» Extrait de texte
..............................

GAELLE WARNER

Photographe autodidacte, je promène mon regard dans les villes pour essayer de comprendre la relation intime et complexe que nous entretenons avec ces lieux qui nous habitent. Nos décors sont peuplés d’immeubles engoncés dans des manteaux de ciment qui ressemblent à des sculptures gigantesques et nous rappellent combien nous aimons nous représenter dans un monde aux proportions démesurées.
New York, Barcelone et Hong-Kong sont autant de labyrinthes dans lesquels je me perds avec mon appareil photo. Au détour d’une rue inconnue, je découvre un nouveau quartier, un nouveau territoire où le vieux côtoie le neuf, où l’ordre est proche du chaos, où l’immaculé s'entache. Là, l’invisible, l’abstrait et le symbolique se retrouvent pour nous raconter une histoire de pierres.

..............................

» Consignes de l'exercice
1) Réécrivez le passage du texte sur la photographie des villes qui commence par les mots contenant « Photographe autodidacte, je » et se termine par « histoire de pierres. », en remplaçant « labyrinthes » par « dédales ».
2) Prolongez, s'il vous plaît, le texte sur la photographie des villes après sa dernière phrase.

..............................

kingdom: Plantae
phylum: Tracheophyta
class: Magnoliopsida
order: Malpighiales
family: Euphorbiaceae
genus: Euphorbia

..............................

» Réponses par consigne
1)
Photographe autodidacte, je promène mon regard dans les villes pour essayer de comprendre la relation intime et complexe que nous entretenons avec ces lieux qui nous habitent. Nos décors sont peuplés d’immeubles engoncés dans des manteaux de ciment qui ressemblent à des sculptures gigantesques et nous rappellent combien nous aimons nous représenter dans un monde aux proportions démesurées.
New York, Barcelone et Hong-Kong sont autant de dédales dans lesquels je me perds avec mon appareil photo. Au détour d’une rue inconnue, je découvre un nouveau quartier, un nouveau territoire où le vieux côtoie le neuf, où l’ordre est proche du chaos, où l’immaculé s'entache. Là, l’invisible, l’abstrait et le symbolique se retrouvent pour nous raconter une histoire de pierres.

2)
J’aime quand la lumière change l’espace. Parfois, un éclat transforme ce que nous avons sous les yeux. Ce qui est reflété devient alors réflexion. Les ombres s’amusent à se rejoindre dans la géométrie des bâtiments et nous ouvre un monde poétique où les détails les plus insignifiants deviennent alors des pièces maîtresses.